◆ DATA EXTRACT:
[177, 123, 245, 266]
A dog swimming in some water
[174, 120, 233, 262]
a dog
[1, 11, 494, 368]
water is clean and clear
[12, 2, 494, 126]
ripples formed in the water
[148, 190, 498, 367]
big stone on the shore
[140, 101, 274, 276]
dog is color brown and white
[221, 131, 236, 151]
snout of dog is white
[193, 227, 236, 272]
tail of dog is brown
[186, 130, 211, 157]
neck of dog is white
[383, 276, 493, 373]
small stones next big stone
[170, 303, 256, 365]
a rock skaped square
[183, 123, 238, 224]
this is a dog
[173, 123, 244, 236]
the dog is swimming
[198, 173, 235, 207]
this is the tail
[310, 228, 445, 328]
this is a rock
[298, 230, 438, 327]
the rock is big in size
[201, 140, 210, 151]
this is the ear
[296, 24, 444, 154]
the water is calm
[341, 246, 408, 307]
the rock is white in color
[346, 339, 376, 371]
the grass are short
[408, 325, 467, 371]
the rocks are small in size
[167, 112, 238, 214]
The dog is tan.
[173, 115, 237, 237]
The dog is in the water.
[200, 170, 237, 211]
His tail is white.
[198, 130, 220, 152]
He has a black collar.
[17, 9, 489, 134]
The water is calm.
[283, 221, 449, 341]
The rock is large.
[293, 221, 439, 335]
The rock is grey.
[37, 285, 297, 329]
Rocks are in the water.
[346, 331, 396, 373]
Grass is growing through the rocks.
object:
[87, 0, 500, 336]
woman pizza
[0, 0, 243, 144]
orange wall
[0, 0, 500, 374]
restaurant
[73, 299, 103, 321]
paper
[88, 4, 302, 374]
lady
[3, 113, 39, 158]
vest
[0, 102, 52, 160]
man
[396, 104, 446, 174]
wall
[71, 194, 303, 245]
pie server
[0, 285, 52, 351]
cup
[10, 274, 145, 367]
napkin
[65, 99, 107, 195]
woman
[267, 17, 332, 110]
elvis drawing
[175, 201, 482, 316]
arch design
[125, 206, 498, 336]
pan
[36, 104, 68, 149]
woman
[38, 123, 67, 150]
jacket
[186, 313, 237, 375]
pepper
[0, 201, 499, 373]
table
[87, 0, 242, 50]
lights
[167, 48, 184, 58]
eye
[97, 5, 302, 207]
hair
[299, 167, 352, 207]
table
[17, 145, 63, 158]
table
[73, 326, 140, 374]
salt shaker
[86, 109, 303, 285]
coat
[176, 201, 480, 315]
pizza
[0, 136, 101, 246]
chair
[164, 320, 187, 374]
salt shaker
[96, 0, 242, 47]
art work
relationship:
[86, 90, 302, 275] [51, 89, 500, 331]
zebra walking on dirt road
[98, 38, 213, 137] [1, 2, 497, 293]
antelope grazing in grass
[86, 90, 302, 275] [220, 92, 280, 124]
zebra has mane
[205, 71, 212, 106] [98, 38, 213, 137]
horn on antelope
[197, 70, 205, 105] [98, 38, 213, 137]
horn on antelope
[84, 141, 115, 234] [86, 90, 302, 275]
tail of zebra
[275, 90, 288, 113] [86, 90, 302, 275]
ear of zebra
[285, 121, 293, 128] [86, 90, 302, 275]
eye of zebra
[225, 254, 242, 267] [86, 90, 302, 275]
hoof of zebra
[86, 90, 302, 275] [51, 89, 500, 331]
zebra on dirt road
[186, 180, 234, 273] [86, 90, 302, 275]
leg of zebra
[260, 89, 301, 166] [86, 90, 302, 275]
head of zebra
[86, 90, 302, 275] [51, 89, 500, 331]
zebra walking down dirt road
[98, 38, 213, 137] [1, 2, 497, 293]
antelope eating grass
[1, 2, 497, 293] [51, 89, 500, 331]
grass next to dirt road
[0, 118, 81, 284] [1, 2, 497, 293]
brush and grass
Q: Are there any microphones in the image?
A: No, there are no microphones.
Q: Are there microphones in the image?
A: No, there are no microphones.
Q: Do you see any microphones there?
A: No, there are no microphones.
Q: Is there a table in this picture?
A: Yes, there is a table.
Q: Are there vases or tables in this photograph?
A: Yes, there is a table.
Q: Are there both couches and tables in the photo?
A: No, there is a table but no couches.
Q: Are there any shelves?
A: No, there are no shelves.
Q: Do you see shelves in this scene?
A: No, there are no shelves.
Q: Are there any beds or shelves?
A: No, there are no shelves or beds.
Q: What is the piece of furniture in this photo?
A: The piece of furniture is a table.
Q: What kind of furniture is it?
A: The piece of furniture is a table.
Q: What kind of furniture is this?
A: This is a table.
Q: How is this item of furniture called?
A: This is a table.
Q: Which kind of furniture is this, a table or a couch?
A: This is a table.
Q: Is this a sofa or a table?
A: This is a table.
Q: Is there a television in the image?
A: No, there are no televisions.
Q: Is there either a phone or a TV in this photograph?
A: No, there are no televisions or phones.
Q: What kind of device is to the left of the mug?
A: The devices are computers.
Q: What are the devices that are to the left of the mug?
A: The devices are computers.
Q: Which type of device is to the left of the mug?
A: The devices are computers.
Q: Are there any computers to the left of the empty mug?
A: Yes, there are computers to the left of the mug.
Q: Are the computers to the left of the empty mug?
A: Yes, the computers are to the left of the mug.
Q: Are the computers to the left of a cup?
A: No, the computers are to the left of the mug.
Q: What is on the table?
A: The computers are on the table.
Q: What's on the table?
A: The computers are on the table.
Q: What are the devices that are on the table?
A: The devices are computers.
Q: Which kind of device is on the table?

◆ WORK REQUIRED:
Could you lay out every line of the records above as a JSON list of strings, with one string per line and blank lines left out?

◆ TASK RESULT:
[
  "[177, 123, 245, 266]",
  "A dog swimming in some water",
  "[174, 120, 233, 262]",
  "a dog",
  "[1, 11, 494, 368]",
  "water is clean and clear",
  "[12, 2, 494, 126]",
  "ripples formed in the water",
  "[148, 190, 498, 367]",
  "big stone on the shore",
  "[140, 101, 274, 276]",
  "dog is color brown and white",
  "[221, 131, 236, 151]",
  "snout of dog is white",
  "[193, 227, 236, 272]",
  "tail of dog is brown",
  "[186, 130, 211, 157]",
  "neck of dog is white",
  "[383, 276, 493, 373]",
  "small stones next big stone",
  "[170, 303, 256, 365]",
  "a rock skaped square",
  "[183, 123, 238, 224]",
  "this is a dog",
  "[173, 123, 244, 236]",
  "the dog is swimming",
  "[198, 173, 235, 207]",
  "this is the tail",
  "[310, 228, 445, 328]",
  "this is a rock",
  "[298, 230, 438, 327]",
  "the rock is big in size",
  "[201, 140, 210, 151]",
  "this is the ear",
  "[296, 24, 444, 154]",
  "the water is calm",
  "[341, 246, 408, 307]",
  "the rock is white in color",
  "[346, 339, 376, 371]",
  "the grass are short",
  "[408, 325, 467, 371]",
  "the rocks are small in size",
  "[167, 112, 238, 214]",
  "The dog is tan.",
  "[173, 115, 237, 237]",
  "The dog is in the water.",
  "[200, 170, 237, 211]",
  "His tail is white.",
  "[198, 130, 220, 152]",
  "He has a black collar.",
  "[17, 9, 489, 134]",
  "The water is calm.",
  "[283, 221, 449, 341]",
  "The rock is large.",
  "[293, 221, 439, 335]",
  "The rock is grey.",
  "[37, 285, 297, 329]",
  "Rocks are in the water.",
  "[346, 331, 396, 373]",
  "Grass is growing through the rocks.",
  "object:",
  "[87, 0, 500, 336]",
  "woman pizza",
  "[0, 0, 243, 144]",
  "orange wall",
  "[0, 0, 500, 374]",
  "restaurant",
  "[73, 299, 103, 321]",
  "paper",
  "[88, 4, 302, 374]",
  "lady",
  "[3, 113, 39, 158]",
  "vest",
  "[0, 102, 52, 160]",
  "man",
  "[396, 104, 446, 174]",
  "wall",
  "[71, 194, 303, 245]",
  "pie server",
  "[0, 285, 52, 351]",
  "cup",
  "[10, 274, 145, 367]",
  "napkin",
  "[65, 99, 107, 195]",
  "woman",
  "[267, 17, 332, 110]",
  "elvis drawing",
  "[175, 201, 482, 316]",
  "arch design",
  "[125, 206, 498, 336]",
  "pan",
  "[36, 104, 68, 149]",
  "woman",
  "[38, 123, 67, 150]",
  "jacket",
  "[186, 313, 237, 375]",
  "pepper",
  "[0, 201, 499, 373]",
  "table",
  "[87, 0, 242, 50]",
  "lights",
  "[167, 48, 184, 58]",
  "eye",
  "[97, 5, 302, 207]",
  "hair",
  "[299, 167, 352, 207]",
  "table",
  "[17, 145, 63, 158]",
  "table",
  "[73, 326, 140, 374]",
  "salt shaker",
  "[86, 109, 303, 285]",
  "coat",
  "[176, 201, 480, 315]",
  "pizza",
  "[0, 136, 101, 246]",
  "chair",
  "[164, 320, 187, 374]",
  "salt shaker",
  "[96, 0, 242, 47]",
  "art work",
  "relationship:",
  "[86, 90, 302, 275] [51, 89, 500, 331]",
  "zebra walking on dirt road",
  "[98, 38, 213, 137] [1, 2, 497, 293]",
  "antelope grazing in grass",
  "[86, 90, 302, 275] [220, 92, 280, 124]",
  "zebra has mane",
  "[205, 71, 212, 106] [98, 38, 213, 137]",
  "horn on antelope",
  "[197, 70, 205, 105] [98, 38, 213, 137]",
  "horn on antelope",
  "[84, 141, 115, 234] [86, 90, 302, 275]",
  "tail of zebra",
  "[275, 90, 288, 113] [86, 90, 302, 275]",
  "ear of zebra",
  "[285, 121, 293, 128] [86, 90, 302, 275]",
  "eye of zebra",
  "[225, 254, 242, 267] [86, 90, 302, 275]",
  "hoof of zebra",
  "[86, 90, 302, 275] [51, 89, 500, 331]",
  "zebra on dirt road",
  "[186, 180, 234, 273] [86, 90, 302, 275]",
  "leg of zebra",
  "[260, 89, 301, 166] [86, 90, 302, 275]",
  "head of zebra",
  "[86, 90, 302, 275] [51, 89, 500, 331]",
  "zebra walking down dirt road",
  "[98, 38, 213, 137] [1, 2, 497, 293]",
  "antelope eating grass",
  "[1, 2, 497, 293] [51, 89, 500, 331]",
  "grass next to dirt road",
  "[0, 118, 81, 284] [1, 2, 497, 293]",
  "brush and grass",
  "Q: Are there any microphones in the image?",
  "A: No, there are no microphones.",
  "Q: Are there microphones in the image?",
  "A: No, there are no microphones.",
  "Q: Do you see any microphones there?",
  "A: No, there are no microphones.",
  "Q: Is there a table in this picture?",
  "A: Yes, there is a table.",
  "Q: Are there vases or tables in this photograph?",
  "A: Yes, there is a table.",
  "Q: Are there both couches and tables in the photo?",
  "A: No, there is a table but no couches.",
  "Q: Are there any shelves?",
  "A: No, there are no shelves.",
  "Q: Do you see shelves in this scene?",
  "A: No, there are no shelves.",
  "Q: Are there any beds or shelves?",
  "A: No, there are no shelves or beds.",
  "Q: What is the piece of furniture in this photo?",
  "A: The piece of furniture is a table.",
  "Q: What kind of furniture is it?",
  "A: The piece of furniture is a table.",
  "Q: What kind of furniture is this?",
  "A: This is a table.",
  "Q: How is this item of furniture called?",
  "A: This is a table.",
  "Q: Which kind of furniture is this, a table or a couch?",
  "A: This is a table.",
  "Q: Is this a sofa or a table?",
  "A: This is a table.",
  "Q: Is there a television in the image?",
  "A: No, there are no televisions.",
  "Q: Is there either a phone or a TV in this photograph?",
  "A: No, there are no televisions or phones.",
  "Q: What kind of device is to the left of the mug?",
  "A: The devices are computers.",
  "Q: What are the devices that are to the left of the mug?",
  "A: The devices are computers.",
  "Q: Which type of device is to the left of the mug?",
  "A: The devices are computers.",
  "Q: Are there any computers to the left of the empty mug?",
  "A: Yes, there are computers to the left of the mug.",
  "Q: Are the computers to the left of the empty mug?",
  "A: Yes, the computers are to the left of the mug.",
  "Q: Are the computers to the left of a cup?",
  "A: No, the computers are to the left of the mug.",
  "Q: What is on the table?",
  "A: The computers are on the table.",
  "Q: What's on the table?",
  "A: The computers are on the table.",
  "Q: What are the devices that are on the table?",
  "A: The devices are computers.",
  "Q: Which kind of device is on the table?"
]